Prolongez le texte sur le contrat social reproduit ci-dessous en reprenant après sa dernière phrase.
··· EXTRAIT CHOISI ···
Le contrat social est une idée philosophique selon laquelle, à un moment réel ou hypothétique du passé, les hommes ont quitté l'état de nature pour s'unir et former des sociétés en convenant mutuellement des droits dont ils jouiraient et de la manière dont ils seraient gouvernés. Le contrat social vise à améliorer la condition humaine en établissant une autorité fondée sur le consentement qui protège certains droits et punit ceux qui enfreignent les droits d'autrui. Bien que certains philosophes nient qu'un tel événement se soit jamais produit, l'idée a séduit certains penseurs, en particulier pendant le siècle des Lumières, comme moyen de justifier la participation des citoyens et de promouvoir les avantages d'un type de gouvernement par rapport à un autre.
L'état de nature
L'idée que des citoyens s'associent pour former un contrat social implique un examen de la nature humaine et de l'état dans lequel les gens se trouvaient avant de conclure un tel accord. Cet état pré-sociétal est souvent appelé "état de nature". Le contrat social est créé lorsque les gens décident de quitter l'état de nature et de se gouverner eux-mêmes en respectant certaines règles, qui garantissent certains droits. Les citoyens peuvent être amenés à renoncer à certaines libertés individuelles pour pouvoir jouir d'autres libertés et de la sécurité personnelle.
Bien que les philosophes aient entretenu cette idée depuis l'Antiquité, ce sont surtout trois penseurs du siècle des Lumières qui ont intégré les idées d'état de nature et de contrat social dans leur philosophie: Thomas Hobbes (1588-1679), John Locke (1632-1704) et Jean-Jacques Rousseau (1712-1778). Ces idées n'ont peut-être jamais été mises en pratique, mais l'état de nature et le contrat social restent des concepts utiles pour faciliter la discussion sur les droits que les citoyens devraient conserver dans la société politique contemporaine et sur la manière dont les gouvernements devraient protéger ces droits. Les idées sur l'état de nature permettent également de discuter de la nature humaine, qui influe alors sur le type de gouvernement nécessaire.
Le contrat social de Hobbes
Pour Hobbes, l'homme à l'état de nature ne se préoccupe que d'une seule chose: sa propre survie. Comme il existe, selon Hobbes, une crainte perpétuelle que quelqu'un d'autre leur fasse du mal, les gens anticipent cette crainte en faisant d'abord du mal aux autres. Cette tendance conduit à un état de guerre constant ou à ce que Hobbes définit plus précisément comme la menace perpétuelle de la violence. Sa vision pessimiste de l'homme à l'état de nature est résumée dans la célèbre phrase: "la vie de l'homme [est] solitaire, pauvre, méchante, brutale et courte" (Léviathan, ch. 13). Les hommes sont donc obligés de se rassembler et de former des sociétés afin d'éviter ce terrible état de fait. Les citoyens acceptent de former un "pacte" entre eux (et non entre eux et un gouvernement, ce qui est une autre idée). Ils renoncent à leur liberté absolue dans l'état de nature pour bénéficier d'une plus grande protection. Le peuple doit abandonner son libre arbitre à l'État.
··· LISTE DES DONNÉES ···
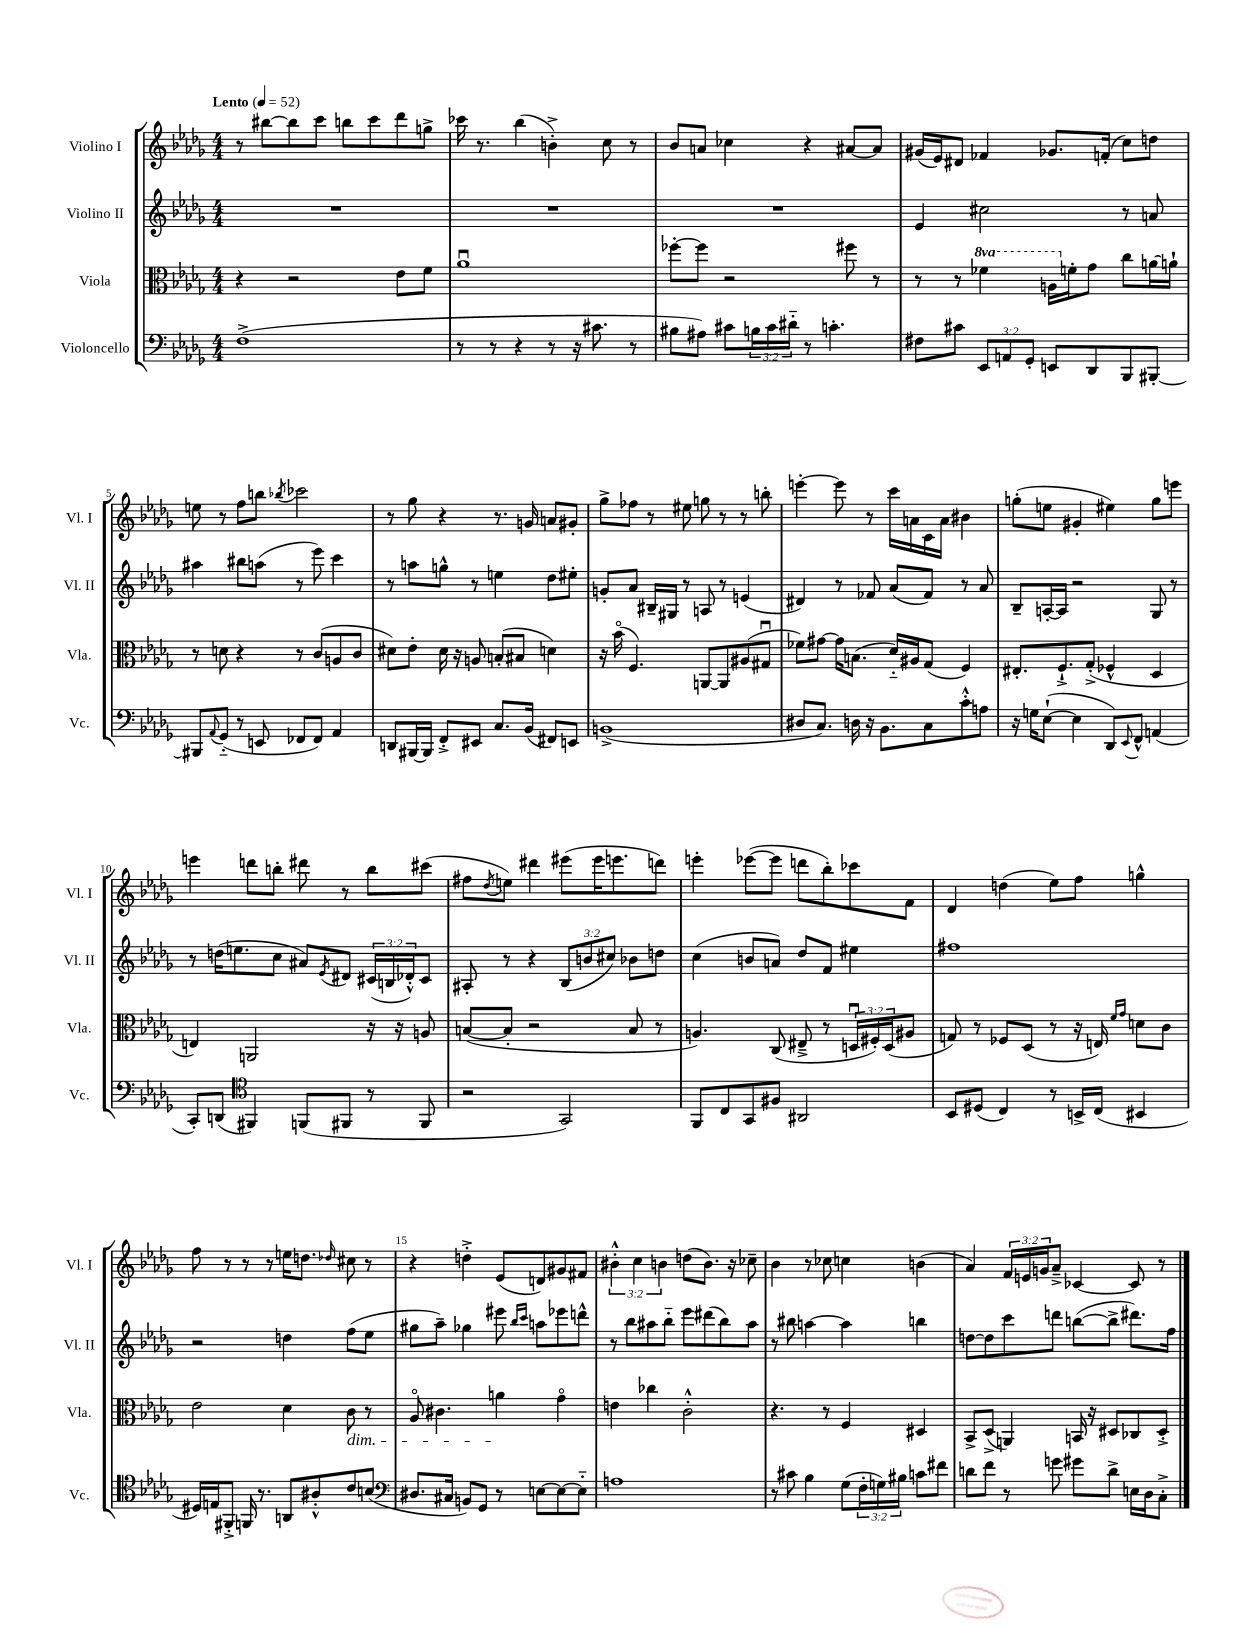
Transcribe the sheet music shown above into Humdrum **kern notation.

**kern	**kern	**kern	**kern
*staff4	*staff3	*staff2	*staff1
*clefF4	*clefC3	*clefG2	*clefG2
*k[b-e-a-d-g-]	*k[b-e-a-d-g-]	*k[b-e-a-d-g-]	*k[b-e-a-d-g-]
*M4/4	*M4/4	*M4/4	*M4/4
*MM52	*MM52	*MM52	*MM52
(1F^	4r	1r	8r
.	.	.	[8bb#\L
.	2r	.	8bb#\]
.	.	.	8ccc\J
.	.	.	8bb\L
.	.	.	8ccc\
.	8e-\L	.	8ddd-\
.	8f\J	.	8gg^\J
=	=	=	=
8r	1a-u	1r	16ccc-\
.	.	.	8.r
8r	.	.	.
4r	.	.	(4bb-\
8r	.	.	4b'^\)
16r	.	.	.
8.c#\	.	.	.
.	.	.	8cc\
8r	.	.	8r
=	=	=	=
8B#\L	[8ff-'\L	1r	8b-/L
8A#\J)	8ff-\]J	.	8a/J
8c#\L	2r	.	4cc-\
24B\L	.	.	.
24c#\	.	.	.
24d#'~\JJ	.	.	.
8r	.	.	4r
4.c'\	.	.	.
.	8ff#\	.	[8a#/L
.	8r	.	8a#/]J
=	=	=	=
8F#\L	8r	4e-/	(16g#/LL
.	.	.	16e-/J)
8c#\J	8r	.	8d#/J
12EE-/L	4ff-\	2cc#\	4f-/
12AA/	.	.	.
12GG-'/J	.	.	.
8EE/L	16a\LL	.	8.g-/L
.	16f'\J	.	.
8DD-/	8g-\J	.	.
.	.	.	(16f'/Jk
8BBB-/	8cc\L	8r	8cc\L)
[8BBB#'/J	[16a\L	8a/	8dd\J
.	16a`\]JJ	.	.
=	=	=	=
8BBB#/]L	8r	4aa#\	8ee\
8qqAA-/	.	.	.
(8GG-'~/J	8d\	.	8r
8r	4r	8bb#\L	8ff\L
8EE/	.	(8aa\J	8bb\J
.	.	.	8qbb-/
8FF-/L	8r	8r	2ccc-\
8FF-/J)	(8c/L	8eee-\)	.
4AA-/	8A/	4ccc\	.
.	8c/J	.	.
=	=	=	=
8DD/L	8d#\L)	8r	8r
[16BBB#/L	8e-'\J	8aa\L	8gg-\
16BBB#/]JJ	.	.	.
8FF'^/L	16d#\	8gg^^\J	4r
.	16r	.	.
8EE#/J	8A/	8r	.
8.C/L	(8B'/L	4ee\	8.r
.	8B#/J	.	.
(16BB-/Jk	.	.	16g/
8FF#/L)	4d\)	8dd-\L	8a/L
8EE/J	.	8ee#'\J	8g#'/J
=	=	=	=
(1BB^	16r	8g'/L	8gg-^\L
.	(16b-o\	.	.
.	4.F/)	8a-/J	8ff-\J
.	.	16B#~/LL	8r
.	.	16G#/JJ	.
.	.	8r	8ee#\
.	[8AA/L	8A/	8gg\
.	8AA/]	8r	8r
.	(8A#/	(4e/	8r
.	8G#u/J	.	8bb'\
=	=	=	=
8D#/L	8f-\L)	4d#/)	[4eee'\
8.C/J)	[8g#\J	.	.
.	16g#\]LK	8r	8eee\]
16D\	(8.B\J	.	.
16r	.	8f-/	8r
8.BB-\L	.	.	.
.	16d-'~/LL)	(8a-/L	16ccc\LL
.	16A#/J	.	16a\
8C\	(8G-/J	8f-/J)	16c\
.	.	.	16a\JJ
8c'^^\	4F/)	8r	4b#\
8A\J	.	8a-/	.
=	=	=	=
16r	8.E#'/L	8B-~/L	(8gg'\L
16G\LK	.	.	.
([8E-`\J	.	[16A'/L	8ee\J
.	8.F`^/	16A/]JJ	.
4E-\]	.	2r	4g#'/
.	(8G-'^/J	.	.
8DD-/L)	4F-^^/	.	4ee#\)
8qqEE-/	.	.	.
8FF^^/J	.	.	.
(4AA/	4D-/	8G-/	8gg\L
.	.	8r	8eee\J
=	=	=	=
8CC'/L)	4E/)	8r	4eee\
(8DD/J	.	(16dd\LK	.
.	.	8.ee\	.
*clefC4	*	*	*
4FF#/)	2AA/	.	8ddd\L
.	.	8cc\J	8bb'\J
(8FF/L	.	8a#/L)	8ddd#\
.	.	8qe-/	.
8FF#/J	.	8d#/J	8r
8r	16r	(24c#/LL	8bb\L
.	.	24B/	.
.	16r	.	.
.	.	24d-'^^/J)	.
8FF#/	8A/	8c#/J	(8ccc#\J
=	=	=	=
2r	([8B/L	8A#'/	8ff#\L
.	.	.	8qdd-/
.	8B'/]J	8r	8ee\J)
.	2r	4r	4ddd#\
2GG-/)	.	(12B-/L	(8eee#\L
.	.	12b/	.
.	.	.	16eee#\K
.	.	12cc#/J)	.
.	.	.	8.eee\
.	8B/	8b-\L	.
.	8r	8dd\J	8ddd\J)
=	=	=	=
8FF/L	4.A/)	(4cc\	4eee'\
8C/	.	.	.
8GG-/	.	8b/L	([8eee-\L
8F#/J	(8C/	8a/J)	8eee-\]J
2AA#/	8E#~^/	8dd-/L	8ddd\L
.	8r	8f/J	8bb-'\)
.	24Du/LL	4ee#\	8ccc-\
.	24F#'/)	.	.
.	(24D/J	.	.
.	8A#/J	.	8f\J
=	=	=	=
8BB-/L	8G/)	1ff#	4d-/
(8D#/J	8r	.	.
4C/)	8F-/L	.	(4dd\
.	(8D-/J	.	.
8r	8r	.	8ee-\L)
16BB^/LL	16r	.	8ff\J
(16C/JJ	16E/)	.	.
.	16qqf/LL	.	.
.	16qqg-/JJ	.	.
4BB#/	8d\L	.	4gg^^\
.	8c\J	.	.
=	=	=	=
16D#/LL)	2e-\	2r	8ff\
16E/J	.	.	.
8FF#'^/J	.	.	8r
16FF/	.	.	8r
8.r	.	.	.
.	.	.	8r
8AA/L	4d-\	4dd\	16ee\LK
.	.	.	8.dd\J
8A#'^^/	.	.	.
.	.	.	16qqdd-/
8c/	8c\	(8ff\L	8cc#\
(8B/J	8r	8ee-\J	8r
=	=	=	=
*clefF4	*	*	*
8.D#/L	8A-o/	8gg#\L	4r
.	4.c#\	8aa-~\J)	.
16C#/Jk	.	.	.
8BB/L)	.	4gg-\	4dd'^\
8GG-/J	.	.	.
8r	4a\	8eee#\	(8e-/L
.	.	16qqbb-/LL	.
.	.	16qqccc/JJ	.
[8E\L	.	8aa\L	8d/)
8E\_	4g-o\	8eee-\	8g#/
8E'~\]J	.	8ddd^^\J	8f#/J
=	=	=	=
1A	4e\	8r	6b#'^^\
.	.	8bb-\L	.
.	.	.	6cc\
.	4cc-\	8aa#\	.
.	.	.	6b\
.	.	8bb-'~\J	.
.	2c'^^\	8eee-\L	(8dd\L
.	.	(8ddd#\	8.b\J)
.	.	8bb-\)	.
.	.	.	16r
.	.	8aa#\J	8cc-~\
=	=	=	=
8r	4.r	8r	4b-\
8c#\	.	8bb#\	.
4B-\	.	[4aa\	8r
.	8r	.	8cc-\
(8G-\L	4F/	4aa\]	4cc\
24F'\L	.	.	.
24G\)	.	.	.
24B#\JJ	.	.	.
8c\L	4D#/	4bb\	(4b\
8f#\J	.	.	.
=	=	=	=
8d\L	8BB-^/L	[8dd\L	4a-/)
8f\J	(8D-^/J	8dd\]	.
8r	4AA/)	8ccc\	24f/LL
.	.	.	24e/
.	.	.	24g/J
8g\	.	8ddd\J	8a-~^/J
8g#\L	16BB/	([8bb\L	[4c-/
.	16r	.	.
8d^\J	8D#/L	8bb^\]J	.
16E\LL	8C-/	8.ddd#\L)	8c-/]
16D-\J	.	.	.
8C'^\J	8D#'^/J	.	8r
.	.	16ff\Jk	.
==	==	==	==
*-	*-	*-	*-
···
RÉPONSE PROPOSÉE:
Hobbes pensait que l'intérêt impitoyable de l'humanité nécessitait une autorité politique très forte, qu'il appela Léviathan (d'après le monstre marin du Livre de Job dans la Bible) et qui fut le titre de son ouvrage le plus célèbre, publié en 1651. Cette autorité suprême, que Hobbes envisage comme un monarque absolu, agirait dans l'intérêt de tous et veillerait à ce que chacun respecte les règles de la société. Hobbes estime qu'un système monarchique est meilleur qu'un système fondé sur l'aristocratie ou la démocratie. Hobbes limite le pouvoir du souverain aux questions politiques et juridiques, car il ne préconise pas qu'il intervienne dans d'autres domaines, comme les arts. Il y a donc, même pour Hobbes, un espoir que l'humanité puisse vivre ensemble dans une paix relative, d'autant plus que l'alternative est la guerre rampante de l'état de nature.
Les critiques de Hobbes soulignent que sa vision de la nature humaine est trop pessimiste et que l'état de nature n'est pas aussi mauvais qu'il le prétend, ce qui signifie que les institutions politiques ont une obligation beaucoup plus grande de fournir une société plus juste et plus sûre dans laquelle vivre, une obligation plus grande que Hobbes ne le prévoit peut-être. D'autres soulignent que tout cela est de toute façon une fiction. D'autres encore sont sceptiques: si les humains sont aussi égoïstes que Hobbes le prétend, pourquoi formeraient-ils un contrat social et renonceraient-ils volontairement à certains de leurs droits? Hobbes affirme que certains droits ne sont jamais cédés au pouvoir souverain. Par exemple, un citoyen peut refuser le souverain si on lui demande de se faire du mal physiquement ou de témoigner contre lui-même devant un tribunal. Les aristocrates n'aimaient pas le contrat social de Hobbes, car il mettait tout le monde sur un pied d'égalité en termes de droits de naissance. Un autre groupe critique était celui des chrétiens, qui ne voyaient pas d'un bon œil l'insistance de Hobbes sur le fait que les institutions religieuses n'avaient pas le droit de s'immiscer dans la politique. Enfin, un philosophe de renom fit remarquer que la vie de certains sous un dirigeant despotique, en particulier pour un groupe minoritaire, n'était pas meilleure que la vie dans un état de nature. Ce critique était John Locke.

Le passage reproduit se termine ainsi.